Elif Shafak, de 35 anos, era acusada devido a um diálogo de personagens do seu romance "O bastardo de Istambul" em que era comentada a matança de cidadãos da Arménia nos momentos finais do Império Otomano, em 1915. A queixa, apresentada por nacionalistas, retratava o livro como propaganda arménia, revelando ódio pelos turcos. A Arménia afirma ter então sido vítima de genocídio, algo que a Turquia rejeita. No romance, uma das personagens fala em "carniceiros turcos" e em "genocídio", enquanto outra diz que os arménios foram "massacrados como carneiros".
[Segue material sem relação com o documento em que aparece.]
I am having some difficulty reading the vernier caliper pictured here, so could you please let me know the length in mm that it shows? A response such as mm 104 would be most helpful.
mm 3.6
Esta foi a primeira vez que o artigo 301.º do Código Penal turco foi invocado a propósito de uma obra de ficção, se bem que haja uma longa lista de escritores alvos de acusações similares. "Se o artigo 301.º for interpretado desta maneira, ninguém poderá voltar a escrever romances na Turquia, nunca mais alguém poderá fazer filmes", desabafou a escritura antes de ser conhecida a sentença, a cuja leitura não compareceu.

Os juízes justificaram a decisão dizendo não ter ficado provado que Elif Shafak "tenha denegrido a identidade nacional turca". A sessão terminou de forma algo caótica, com os advogados nacionalistas a acusarem os magistrados de terem sido ilegitimamente influenciados pela União Europeia.

Tendo as negociações com a UE sido retomadas há quase um ano, um veredicto contra a escritora seria um novo recuo no processo de adesão da Turquia. Dizendo-se "aliviado" com a decisão, o primeiro-ministro disse que "o partido do Governo e a oposição devem sentar-se para discutir esta questão, pois as leis não são eternas".